Importance of Medical Record Abstraction in Healthcare
Healthcare is a complex and ever-changing field. Core measures and medical records are vital to maintaining compliance and enhancing patient outcomes.
Trained abstractors deliver a level of accuracy and precision that automated systems cannot match. Their attention to detail results in comprehensive and accurate patient records that contribute to better decision-making and, ultimately, a healthier community.
Accuracy
Medical record abstraction (MRA) is a complex process that involves manually searching through paper and electronic medical records to identify data elements required for secondary use. Understanding and interpreting complex medical terminology and the context of a patient’s clinical history are critical competencies of trained abstractors that can be difficult for automated systems to replicate.

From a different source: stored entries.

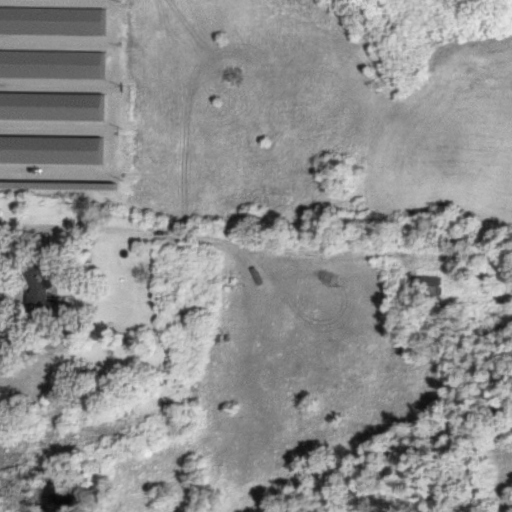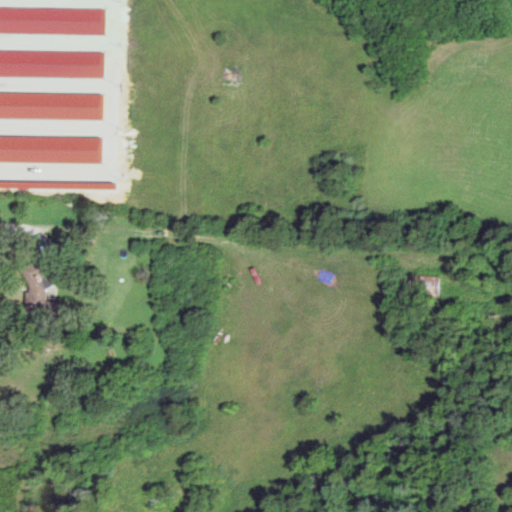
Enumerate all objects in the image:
building: (60, 20)
building: (52, 21)
building: (59, 64)
building: (52, 66)
building: (59, 105)
crop: (447, 129)
building: (58, 149)
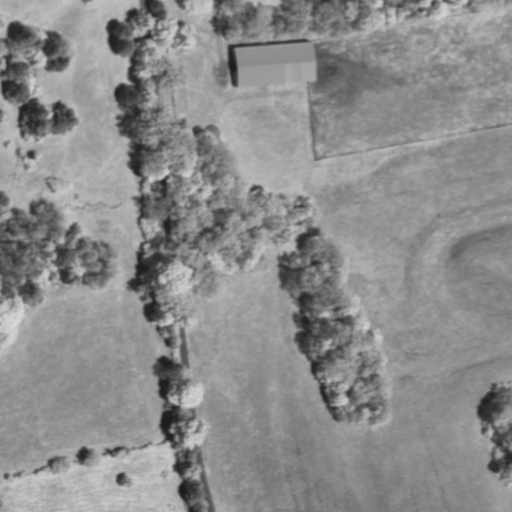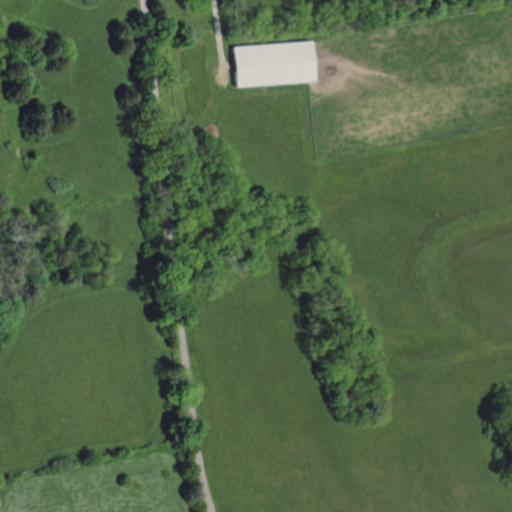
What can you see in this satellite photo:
building: (267, 64)
road: (170, 256)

Our survey results highlighted that MRA function management is a significant area of opportunity for improvement. Managing abstraction varies from site to site, with some using centralized abstract services separate from coding and others combining the functions.
The training session also surfaced some examples of where abstraction guidelines could be improved. For example, when collecting information on the infant’s race, several sites reported that the child’s race was not documented in the EHR. The abstraction guidelines and corresponding training were changed to emphasize that all races must be registered.
Efficiency
Medical records abstraction requires detailed attention from specialized healthcare professionals. This expertise results in more comprehensive patient charts that help physicians develop the optimal treatment plan, ultimately improving patient outcomes.
However, this heightened accuracy level increases the risk of error, mainly when data entry is manual. This is why clinical operations, informatics, and biostatistics teams should provide ongoing training to abstractors to ensure the abstraction guidelines are followed consistently.
A recent study examined how medical data abstraction is managed across healthcare organizations. Our research included qualitative interviews and a quantitative survey to gather insight into best practices for abstraction management.
Our findings show that most healthcare systems continue to have decentralized abstraction functions and use manual and automated abstraction processes. The most critical factor influencing the quality of abstraction is ensuring that the abstractor is qualified for the job. It requires experience, familiarity with the local EHR, and a thorough understanding of the study population.
Visibility
Medical record abstraction is a manually performed process in which a human searches through an electronic or paper medical record to identify data elements required for secondary use. Abstraction commonly includes subjective tasks such as categorizing, selecting one value from multiple options, coding, and interpreting data. It differentiates it from other clinical research processes that rely more on objective processing.
Trained abstractors can read and interpret complex medical terminology, understand contextual nuances of free-text entries, and correctly integrate information into structured patient records. This level of accuracy provides healthcare providers with holistic and accurate data that can enhance decision-making and patient outcomes.
Our interviews with study site leaders reveal that the extent to which a management approach to abstraction is implemented and adhered to varies between organizations. Some have centralized abstraction functions separate from coding, while others do not.
Compliance
Medical record abstraction (MRA) is the process by which a human manually searches through a paper or electronic medical record to identify data elements needed for secondary use. Even with the widespread adoption of EHRs, this function remains central to many clinical research studies.
Abstractors have the unique ability to interpret a variety of nuances within a patient chart and recognize pertinent information that automated systems may overlook. These skills are crucial to ensuring accurate and complete data are extracted from the medical record.
MRA can be an expensive and time-consuming task. Despite these challenges, a clinical study must have a consistent and quality-driven abstraction function. A recent survey of healthcare organizations found that only 48 percent of respondents have a centralized abstraction service. Most perform MRA in-house as part of their coding workflows and rely on retrospective validation using a convenience sample to verify abstracted data.